I did actually believe her though - she seemed fairly genuine at the time.

There were other things but we don't really need to go into all that here.


----------



## harrison (Apr 14, 2012)

truant said:


> No one's ever called me good-looking, but I wouldn't believe them if they did, haha.
> 
> The only nice things people ever say are that I'm "nice" and that I'm "smart."
> 
> ...


You're obviously very bright @truant. You're also very articulate and can put your arguments together very clearly. High school is bull**** - and from what you've said before you had quite a few other things to contend with at the time.

You also seem like a kind person - I've never seen you go out of your way to be hurtful on here. That's a big plus in my book.


----------



## Saeta (Jul 31, 2018)

I get very embarrassed when someone compliments me and a lot of times I have to fight the urge to tell them they're wrong. I get told on occasion that I'm good looking, which I absolutely do not think is true.

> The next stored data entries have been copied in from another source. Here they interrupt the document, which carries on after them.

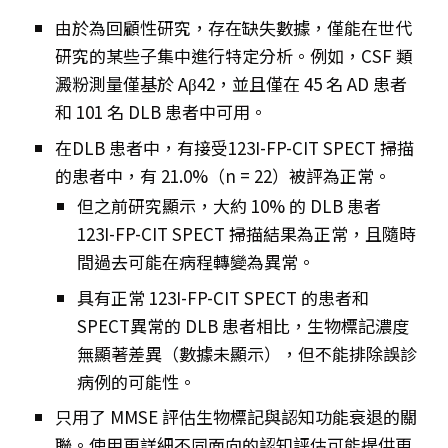
由於為回顧性研究，存在缺失數據，僅能在世代
研究的某些子集中進行特定分析。例如，CSF 類
澱粉測量僅基於 Aβ42，並且僅在 45 名 AD 患者
和 101 名 DLB 患者中可用。
在DLB 患者中，有接受123I-FP-CIT SPECT 掃描
的患者中，有 21.0%（n = 22）被評為正常。
但之前研究顯示，大約 10% 的 DLB 患者
123I-FP-CIT SPECT 掃描結果為正常，且隨時
間過去可能在病程轉變為異常。
具有正常 123I-FP-CIT SPECT 的患者和
SPECT異常的 DLB 患者相比，生物標記濃度
無顯著差異（數據未顯示），但不能排除誤診
病例的可能性。
只用了 MMSE 評估生物標記與認知功能衰退的關
聯。使用更詳細不同面向的認知評估可能提供更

Mostly by guys who say I'm their type. My type is like the complete opposite of me, so it's hard for me to see myself as desirable.


----------



## truant (Jul 4, 2014)

Thanks @harrison .


----------



## WillYouStopDave (Jul 14, 2013)

My mother always tells me things like "you're very smart" (which is definitely not true except possibly in a very limited range of topics) but I don't believe she really thinks so because whenever I try to tell her anything (that I actually know for a fact is true) she doesn't listen to me and argues about it and essentially tells me to shut up. If she never believes anything I tell her, she is lying when she tells me she thinks I'm the slightest bit intelligent. She is smarmy and deceitful like that.


----------



## ScorchedEarth (Jul 12, 2014)

Yeah, I've been called smart and I've never believed it. I've always been behind my peers in maturity and intellect, but sadly not enough to be unaware of it.


----------



## Persephone The Dread (Aug 28, 2010)

I'm kind of an *******, so I tend to piss people off moreso online, and I mostly remember the **** things people say to me.

A few people on YT recently have said that my content is the best thing they're watching right now or something to that effect which seems unlikely.


----------



## Shrinking_Violet (Jan 24, 2021)

I've had plenty of people over the years tell me that I'm beautiful but nope. People have also told me that I'm nice but also nope.


----------



## Starcut83 (Feb 13, 2021)

When people "tell" me they like me...never had it said directly to me but in their actions of almost gravitating towards me and seemingly wanting be around me...I'm always skeptical.


When someone asks me why I'm not talking much and I tell them I have social anxiety and they say something like "I wouldn't of known if you hadn't told me."


----------



## Blue Dino (Aug 17, 2013)

"Yeah yeah.. I've missed you." 

"Let's do this again next week. I'm down for it!"


----------



## RenegadeReloaded (Mar 12, 2011)

I was told by several people that I look like under 30 years old.


----------